──────── DATA FOR ANALYSIS ────────

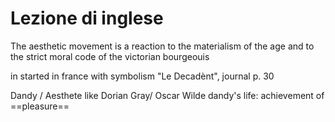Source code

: # Lezione di inglese

The aesthetic movement is a reaction to the materialism of the age and to the strict moral code of the victorian bourgeouis

in started in france with symbolism
"Le Decadènt", journal 
p. 30


Dandy / Aesthete like Dorian Gray/ Oscar Wilde
dandy's life:
achievement of ==pleasure==


<!--stackedit_data:
eyJoaXN0b3J5IjpbMjAxODg2MjUzNl19
-->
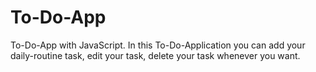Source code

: # To-Do-App
To-Do-App with JavaScript. In this To-Do-Application you can add your daily-routine task, edit your task, delete your task whenever you want.

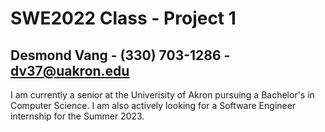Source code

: # SWE2022 Class - Project 1
## Desmond Vang - (330) 703-1286 - dv37@uakron.edu

I am currently a senior at the Univerisity of Akron pursuing a Bachelor's in Computer Science.
I am also actively looking for a Software Engineer internship for the Summer 2023.

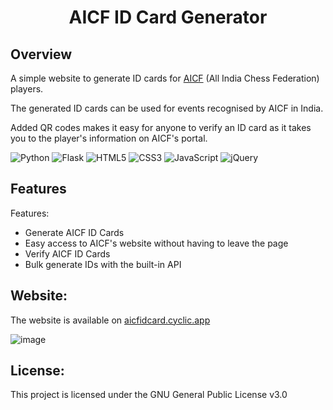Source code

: <h1 align="center" id="title">AICF ID Card Generator</h1>


<h2>Overview</h2>
<p >A simple website to generate ID cards for <a href="https://aicf.in/">AICF</a> (All India Chess Federation) players.</p>
<p >The generated ID cards can be used for events recognised by AICF in India.</p>
<p >Added QR codes makes it easy for anyone to verify an ID card as it takes you to the player's information on AICF's portal.</p>


![Python](https://img.shields.io/badge/python-3670A0?style=for-the-badge&logo=python&logoColor=ffdd54)
![Flask](https://img.shields.io/badge/flask-%23000.svg?style=for-the-badge&logo=flask&logoColor=white)
![HTML5](https://img.shields.io/badge/html5-%23E34F26.svg?style=for-the-badge&logo=html5&logoColor=white)
![CSS3](https://img.shields.io/badge/css3-%231572B6.svg?style=for-the-badge&logo=css3&logoColor=white)
![JavaScript](https://img.shields.io/badge/javascript-%23323330.svg?style=for-the-badge&logo=javascript&logoColor=%23F7DF1E)
![jQuery](https://img.shields.io/badge/jquery-%230769AD.svg?style=for-the-badge&logo=jquery&logoColor=white)


<h2>Features</h2>

Features:

*   Generate AICF ID Cards
*   Easy access to AICF's website without having to leave the page
*   Verify AICF ID Cards
*   Bulk generate IDs with the built-in API
  
<h2>Website:</h2>

<p id ="website">The website is available on <a href="https://aicfidcard.cyclic.app">aicfidcard.cyclic.app</a></p>

  ![image](https://github.com/Ohnoimded/AICF-ID-Card-generator/assets/88839014/d2764d93-5c7f-4c07-b776-bd872d0d081b)

  
<h2>License:</h2>

This project is licensed under the GNU General Public License v3.0 
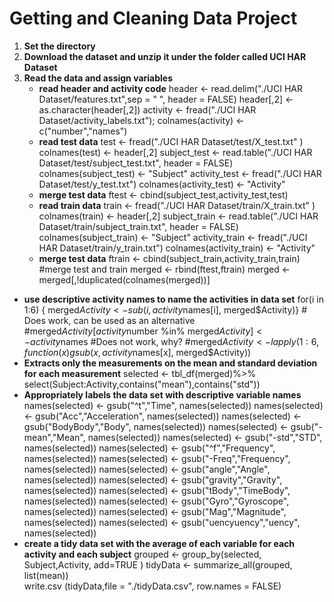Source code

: # Getting and Cleaning Data Project
1. **Set the directory**
2. **Download the dataset and unzip it under the folder called UCI HAR Dataset**
3. **Read the data and assign variables**
    * **read header and activity code**
header <- read.delim("./UCI HAR Dataset/features.txt",sep = " ", header = FALSE)
header[,2] <- as.character(header[,2])
activity <- fread("./UCI HAR Dataset/activity_labels.txt"); colnames(activity) <- c("number","names")
    * **read test data**
test <- fread("./UCI HAR Dataset/test/X_test.txt" )
colnames(test) <- header[,2]
subject_test <- read.table("./UCI HAR Dataset/test/subject_test.txt", header = FALSE)
colnames(subject_test) <- "Subject"
activity_test <- fread("./UCI HAR Dataset/test/y_test.txt")
colnames(activity_test) <- "Activity"
    * **merge test data**
ftest <- cbind(subject_test,activity_test,test)
    * **read train data**
train <- fread("./UCI HAR Dataset/train/X_train.txt" )
colnames(train) <- header[,2]
subject_train <- read.table("./UCI HAR Dataset/train/subject_train.txt", header = FALSE)
colnames(subject_train) <- "Subject"
activity_train <- fread("./UCI HAR Dataset/train/y_train.txt")
colnames(activity_train) <- "Activity"
    * **merge test data**
ftrain <- cbind(subject_train,activity_train,train)
#merge test and train
merged <- rbind(ftest,ftrain)
merged <- merged[,!duplicated(colnames(merged))]
* **use descriptive activity names to name the activities in data set** 
for(i in 1:6) { merged$Activity <-  sub(i,activity$names[i], merged$Activity)}
        # Does work, can be used as an alternative    #merged$Activity[activity$number %in% merged$Activity] <- activity$names
        #Does not work, why?    #merged$Activity <- lapply(1:6, function(x) gsub(x,activity$names[x], merged$Activity))
* **Extracts only the measurements on the mean and standard deviation for each measurement**
selected <- tbl_df(merged)%>% select(Subject:Activity,contains("mean"),contains("std"))
* **Appropriately labels the data set with descriptive variable names**
names(selected) <-  gsub("^t","Time", names(selected))
names(selected) <-  gsub("Acc","Acceleration", names(selected))
names(selected) <-  gsub("BodyBody","Body", names(selected))
names(selected) <-  gsub("-mean","Mean", names(selected))
names(selected) <-  gsub("-std","STD", names(selected))
names(selected) <-  gsub("^f","Frequency", names(selected))
names(selected) <-  gsub("-Freq","Frequency", names(selected))
names(selected) <-  gsub("angle","Angle", names(selected))
names(selected) <-  gsub("gravity","Gravity", names(selected))
names(selected) <-  gsub("tBody","TimeBody", names(selected))
names(selected) <-  gsub("Gyro","Gyroscope", names(selected))
names(selected) <-  gsub("Mag","Magnitude", names(selected))
names(selected) <-  gsub("uencyuency","uency", names(selected))
* **create a tidy data set with the average of each variable for each activity and each subject**
grouped <- group_by(selected, Subject,Activity, add=TRUE ) 
tidyData <- summarize_all(grouped, list(mean))       
write.csv (tidyData,file = "./tidyData.csv", row.names = FALSE)  
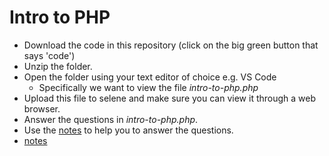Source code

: # Intro to PHP
* Download the code in this repository (click on the big green button that says 'code')
* Unzip the folder.
* Open the folder using your text editor of choice e.g. VS Code
  * Specifically we want to view the file *intro-to-php.php*
* Upload this file to selene and make sure you can view it through a web browser.
* Answer the questions in *intro-to-php.php*.
* Use the [notes](https://github.com/CIT2202/basic-programming-concepts-in-php/blob/master/basic-programming-concepts-in-php.md) to help you to answer the questions.
* <a href="https://github.com/CIT2202/basic-programming-concepts-in-php/blob/master/basic-programming-concepts-in-php.md" target="_blank">notes</a>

────────

Find the lines above that include the string "number" and copy them.

activity <- fread("./UCI HAR Dataset/activity_labels.txt"); colnames(activity) <- c("number","names")
        # Does work, can be used as an alternative    #merged$Activity[activity$number %in% merged$Activity] <- activity$names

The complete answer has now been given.